4. Scoop it into soups
While scoops of silken tofu in a bowl of soup can look like icebergs, they’re anything but. Silky, warm and wobbly, they break apart at the swipe of a spoon, adding a different kind of softness. You can heat the silken tofu in the pot for a few minutes, or scoop it directly into bowls and pour the soup over top. Either way, it will gently absorb the broth’s warmth and flavour.

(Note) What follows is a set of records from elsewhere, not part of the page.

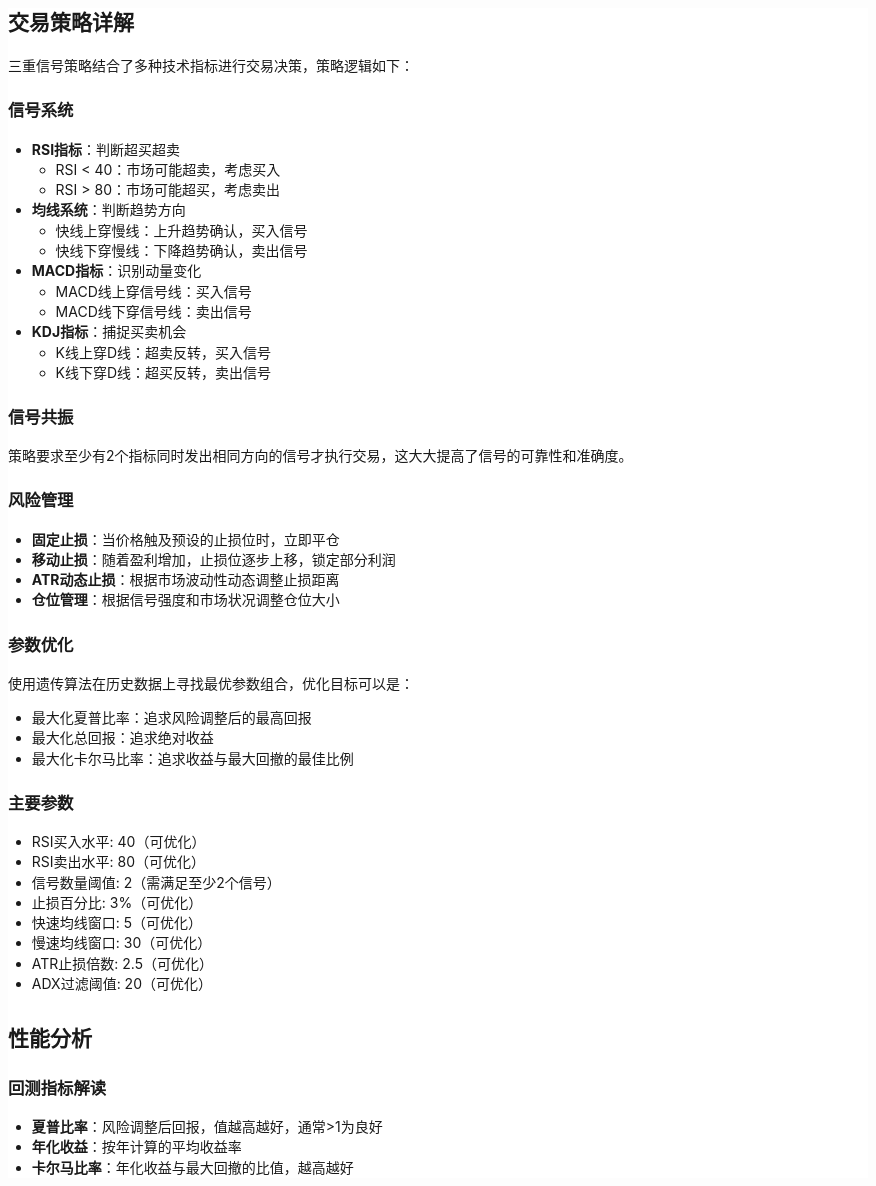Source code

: ## 交易策略详解
三重信号策略结合了多种技术指标进行交易决策，策略逻辑如下：

### 信号系统
- **RSI指标**：判断超买超卖
  - RSI < 40：市场可能超卖，考虑买入
  - RSI > 80：市场可能超买，考虑卖出
- **均线系统**：判断趋势方向
  - 快线上穿慢线：上升趋势确认，买入信号
  - 快线下穿慢线：下降趋势确认，卖出信号
- **MACD指标**：识别动量变化
  - MACD线上穿信号线：买入信号
  - MACD线下穿信号线：卖出信号
- **KDJ指标**：捕捉买卖机会
  - K线上穿D线：超卖反转，买入信号
  - K线下穿D线：超买反转，卖出信号

### 信号共振
策略要求至少有2个指标同时发出相同方向的信号才执行交易，这大大提高了信号的可靠性和准确度。

### 风险管理
- **固定止损**：当价格触及预设的止损位时，立即平仓
- **移动止损**：随着盈利增加，止损位逐步上移，锁定部分利润
- **ATR动态止损**：根据市场波动性动态调整止损距离
- **仓位管理**：根据信号强度和市场状况调整仓位大小

### 参数优化
使用遗传算法在历史数据上寻找最优参数组合，优化目标可以是：
- 最大化夏普比率：追求风险调整后的最高回报
- 最大化总回报：追求绝对收益
- 最大化卡尔马比率：追求收益与最大回撤的最佳比例

### 主要参数
- RSI买入水平: 40（可优化）
- RSI卖出水平: 80（可优化）
- 信号数量阈值: 2（需满足至少2个信号）
- 止损百分比: 3%（可优化）
- 快速均线窗口: 5（可优化）
- 慢速均线窗口: 30（可优化）
- ATR止损倍数: 2.5（可优化）
- ADX过滤阈值: 20（可优化）

## 性能分析

### 回测指标解读
- **夏普比率**：风险调整后回报，值越高越好，通常>1为良好
- **年化收益**：按年计算的平均收益率
- **卡尔马比率**：年化收益与最大回撤的比值，越高越好
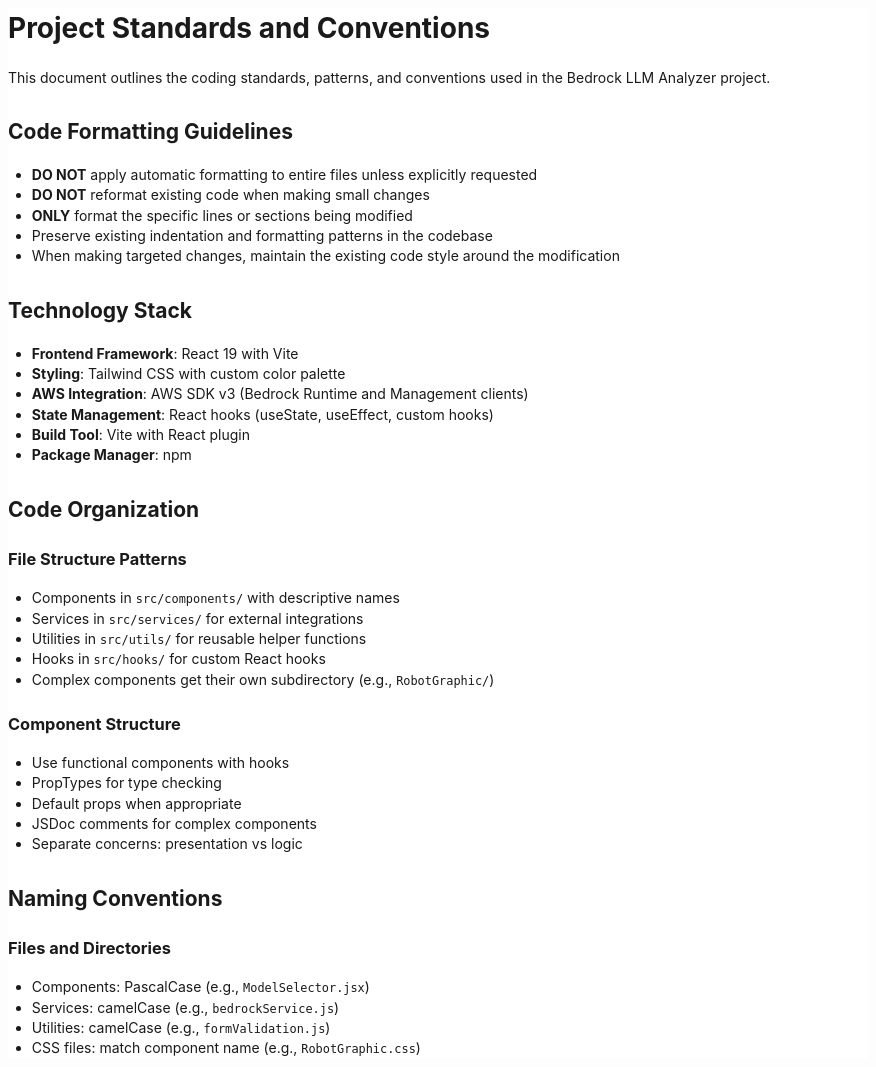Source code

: # Project Standards and Conventions

This document outlines the coding standards, patterns, and conventions used in the Bedrock LLM Analyzer project.

## Code Formatting Guidelines

- **DO NOT** apply automatic formatting to entire files unless explicitly requested
- **DO NOT** reformat existing code when making small changes
- **ONLY** format the specific lines or sections being modified
- Preserve existing indentation and formatting patterns in the codebase
- When making targeted changes, maintain the existing code style around the modification

## Technology Stack

- **Frontend Framework**: React 19 with Vite
- **Styling**: Tailwind CSS with custom color palette
- **AWS Integration**: AWS SDK v3 (Bedrock Runtime and Management clients)
- **State Management**: React hooks (useState, useEffect, custom hooks)
- **Build Tool**: Vite with React plugin
- **Package Manager**: npm

## Code Organization

### File Structure Patterns

- Components in `src/components/` with descriptive names
- Services in `src/services/` for external integrations
- Utilities in `src/utils/` for reusable helper functions
- Hooks in `src/hooks/` for custom React hooks
- Complex components get their own subdirectory (e.g., `RobotGraphic/`)

### Component Structure

- Use functional components with hooks
- PropTypes for type checking
- Default props when appropriate
- JSDoc comments for complex components
- Separate concerns: presentation vs logic

## Naming Conventions

### Files and Directories

- Components: PascalCase (e.g., `ModelSelector.jsx`)
- Services: camelCase (e.g., `bedrockService.js`)
- Utilities: camelCase (e.g., `formValidation.js`)
- CSS files: match component name (e.g., `RobotGraphic.css`)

5. Tuck it into a sandwich
A slippery slab of tofu might not look like it can be fried, but neither does a chicken breast – and both can, happily. Dunk extra-firm tofu in a combination of wet and dry coatings, then fry it in hot oil. It’ll emerge craggy and golden, just like fried chicken or steak. You could serve it alongside a green vegetable, but it shines in a sandwich: Stack the fried tofu onto buns with mayo, pickles and shredded cabbage or lettuce. Take a big bite and let the shattery tofu give way to its soft centre.
6. Crumble it up
Free tofu from right angles and crumble it into small pieces so all its craggy edges soak up seasonings. Tofu is made of curds of soy milk, making it easy to break apart into pieces that resemble minced meat using just your fingers or a wooden spoon. As they sizzle in oil, their water will wick away; they’ll get thirsty – ready to drink up whatever assertive ingredients you toss them with, including ground spices, dried chillies, soy sauce and tomato paste for a savoury sizzling taco filling.
7. Whip it into dip
For its last magic trick, tofu will whir into an ethereally light, fluffy dip. This sorcery works with all firmnesses, from silken (for a silkier sauce resembling thickened cream) to extra-firm (for something closer to ricotta). Just like any dip, you can give a tofu-based one a spicy, herby, savoury or other personality by blending in other ingredients. Eat it with crackers, bread, or crudites – or spoon it onto a platter and pile roasted vegetables or a salad on top.